▶ Task details
Lines where the string "stabilization" appears are to be copied from the entries below.

Saved data entries

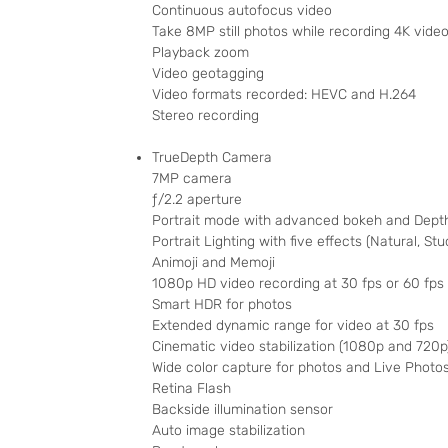
Continuous autofocus video
Take 8MP still photos while recording 4K vide
Playback zoom
Video geotagging
Video formats recorded: HEVC and H.264
Stereo recording
TrueDepth Camera
7MP camera
ƒ/2.2 aperture
Portrait mode with advanced bokeh and Depth
Portrait Lighting with five effects (Natural, St
Animoji and Memoji
1080p HD video recording at 30 fps or 60 fps
Smart HDR for photos
Extended dynamic range for video at 30 fps
Cinematic video stabilization (1080p and 720p
Wide color capture for photos and Live Photo
Retina Flash
Backside illumination sensor
Auto image stabilization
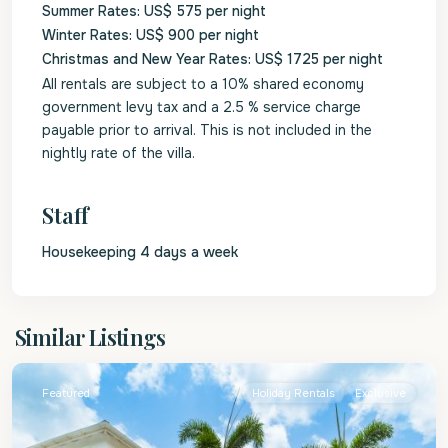
Summer Rates: US$ 575 per night
Winter Rates: US$ 900 per night
Christmas and New Year Rates: US$ 1725 per night
All rentals are subject to a 10% shared economy
government levy tax and a 2.5 % service charge
payable prior to arrival. This is not included in the
nightly rate of the villa.
Staff
Housekeeping 4 days a week
St.
Similar Listings
James
Featured
Holiday Rentals
Exclusive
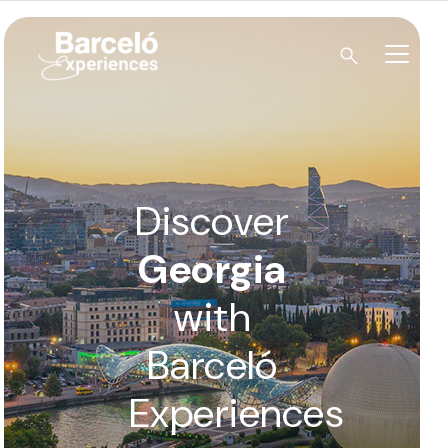
Skip
to
content
Barceló Experiences
Discover
Georgia
with
Barceló
Experiences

▶ Output below
Cinematic video stabilization (1080p and 720p
Auto image stabilization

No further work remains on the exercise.